What you return should be the lines of the data containing "that", each in full.

══════════════════════════════

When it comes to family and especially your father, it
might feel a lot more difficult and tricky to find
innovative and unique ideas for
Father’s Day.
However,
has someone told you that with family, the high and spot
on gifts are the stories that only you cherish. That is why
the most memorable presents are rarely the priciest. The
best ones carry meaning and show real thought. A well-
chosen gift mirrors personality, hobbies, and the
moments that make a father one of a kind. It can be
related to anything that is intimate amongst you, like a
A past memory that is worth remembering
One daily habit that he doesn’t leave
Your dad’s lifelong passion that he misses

══════════════════════════════

■ Result below ■
has someone told you that with family, the high and spot
on gifts are the stories that only you cherish. That is why
moments that make a father one of a kind. It can be
related to anything that is intimate amongst you, like a
A past memory that is worth remembering
One daily habit that he doesn’t leave
Your dad’s lifelong passion that he misses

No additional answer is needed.